Development and characterization of BAC-end sequence derived SSRs, and their incorporation into a new higher density genetic map for cultivated peanut (Arachis hypogaea L.)
1 Shandong Peanut Research Institute, Qingdao, China
2 University of California, Davis, CA 95616, USA
3 Tuskegee University, Tuskegee, AL 36088, USA
4 Fujian Agricultural and Forestry University, Fuzhou, China
5 USDA-ARS, Tifton, GA 31793, USA
6 National Center of Genome Resources (NCGR), Santa Fe, NM 87505, USA
7 Kazusa DNA Research Institute, Chiba, Japan
8 University of Brasilia, Brasilia, Brazil
9 Intenational Crops Research Institute for the Semi-Arid Tropics (ICRISAT), Patancheru, India
Citation and License
BMC Plant Biology 2012, 12:10 doi:10.1186/1471-2229-12-10Published: 19 January 2012
Cultivated peanut (Arachis hypogaea L.) is an important crop worldwide, valued for its edible oil and digestible protein. It has a very narrow genetic base that may well derive from a relatively recent single polyploidization event. Accordingly molecular markers have low levels of polymorphism and the number of polymorphic molecular markers available for cultivated peanut is still limiting.

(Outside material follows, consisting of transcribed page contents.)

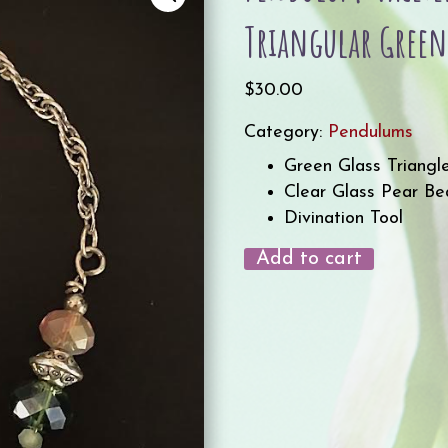
Triangular Green
$
30.00
Category:
Pendulums
Green Glass Triangl
Clear Glass Pear B
Divination Tool
Add to cart
Pendulum-
Faceted
Clear
Glass
bead
with
Triangular
Green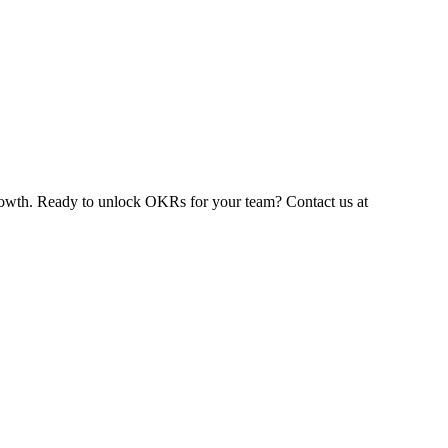
 growth. Ready to unlock OKRs for your team? Contact us at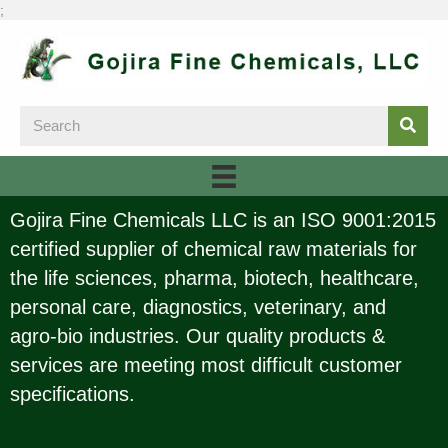
;
Gojira Fine Chemicals LLC is an ISO 9001:2015
certified supplier of chemical raw materials for
the life sciences, pharma, biotech, healthcare,
personal care, diagnostics, veterinary, and
agro-bio industries. Our quality products &
services are meeting most difficult customer
specifications.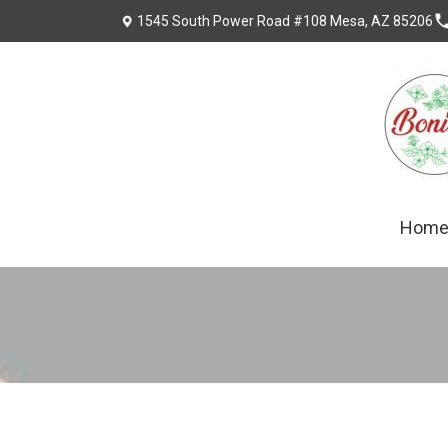
1545 South Power Road #108 Mesa, AZ 85206
Hom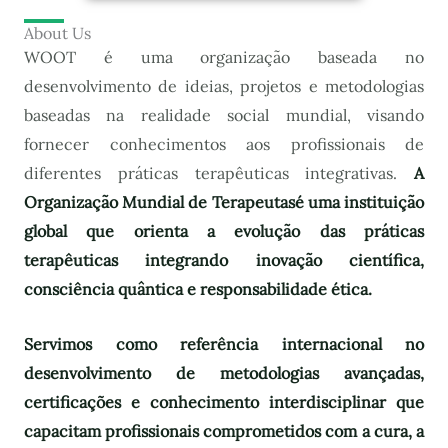
About Us
WOOT é uma organização baseada no
desenvolvimento de ideias, projetos e metodologias
baseadas na realidade social mundial, visando
fornecer conhecimentos aos profissionais de
diferentes práticas terapêuticas integrativas.
A
Organização Mundial de Terapeutas
é uma instituição
global que orienta a evolução das práticas
terapêuticas integrando inovação científica,
consciência quântica e responsabilidade ética.
Servimos como referência internacional no
desenvolvimento de metodologias avançadas,
certificações e conhecimento interdisciplinar que
capacitam profissionais comprometidos com a cura, a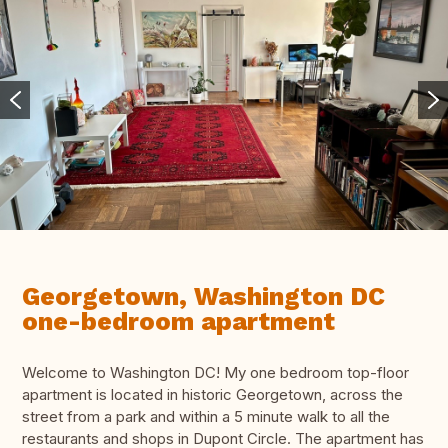
Georgetown, Washington DC
one-bedroom apartment
Welcome to Washington DC! My one bedroom top-floor
apartment is located in historic Georgetown, across the
street from a park and within a 5 minute walk to all the
restaurants and shops in Dupont Circle. The apartment has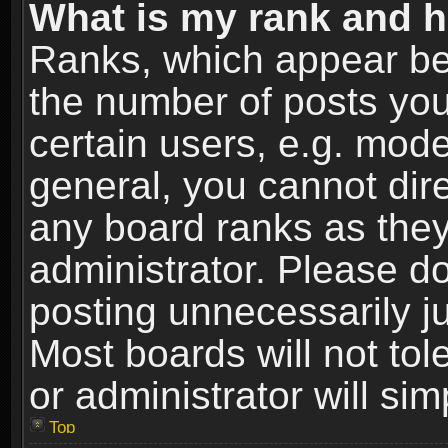
What is my rank and h
Ranks, which appear be
the number of posts you
certain users, e.g. mode
general, you cannot dir
any board ranks as they
administrator. Please d
posting unnecessarily ju
Most boards will not tol
or administrator will si
Top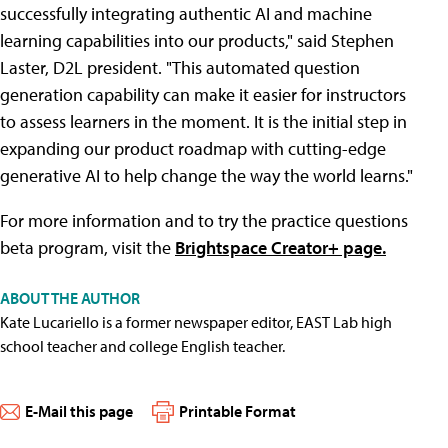
successfully integrating authentic AI and machine
learning capabilities into our products," said Stephen
Laster, D2L president. "This automated question
generation capability can make it easier for instructors
to assess learners in the moment. It is the initial step in
expanding our product roadmap with cutting-edge
generative AI to help change the way the world learns."
For more information and to try the practice questions
beta program, visit the
Brightspace Creator+ page.
ABOUT THE AUTHOR
Kate Lucariello is a former newspaper editor, EAST Lab high
school teacher and college English teacher.
E-Mail this page
Printable Format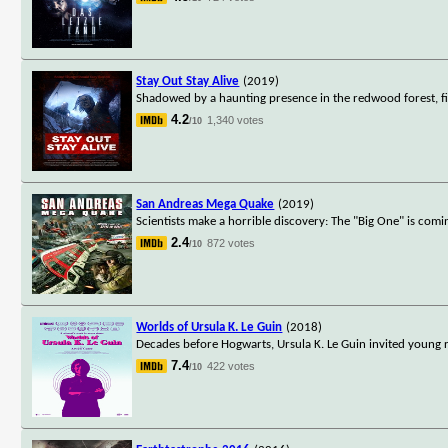
Stay Out Stay Alive
(2019)
Shadowed by a haunting presence in the redwood forest, f
4.2
1,340 votes
/10
San Andreas Mega Quake
(2019)
Scientists make a horrible discovery: The "Big One" is coming
2.4
872 votes
/10
Worlds of Ursula K. Le Guin
(2018)
Decades before Hogwarts, Ursula K. Le Guin invited young re
7.4
422 votes
/10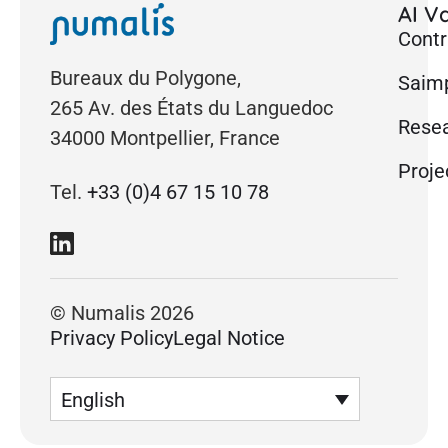
AI Va
Contr
Bureaux du Polygone,
Saimp
265 Av. des États du Languedoc
Rese
34000 Montpellier, France
Proje
Tel.
+33 (0)4 67 15 10 78
© Numalis 2026
Privacy Policy
Legal Notice
English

Here, we report a large set of BAC-end sequences (BES), use them for developing SSR (BES-SSR) markers, and apply them in genetic linkage mapping. The majority of BESs had no detectable homology to known genes (49.5%) followed by sequences with similarity to known genes (44.3%), and miscellaneous sequences (6.2%) such as transposable element, retroelement, and organelle sequences. A total of 1,424 SSRs were identified from 36,435 BESs. Among these identified SSRs, dinucleotide (47.4%) and trinucleotide (37.1%) SSRs were predominant. The new set of 1,152 SSRs as well as about 4,000 published or unpublished SSRs were screened against two parents of a mapping population, generating 385 polymorphic loci. A genetic linkage map was constructed, consisting of 318 loci onto 21 linkage groups and covering a total of 1,674.4 cM, with an average distance of 5.3 cM between adjacent loci. Two markers related to resistance gene homologs (RGH) were mapped to two different groups, thus anchoring 1 RGH-BAC contig and 1 singleton.
The SSRs mined from BESs will be of use in further molecular analysis of the peanut genome, providing a novel set of markers, genetically anchoring BAC clones, and incorporating gene sequences into a linkage map. This will aid in the identification of markers linked to genes of interest and map-based cloning.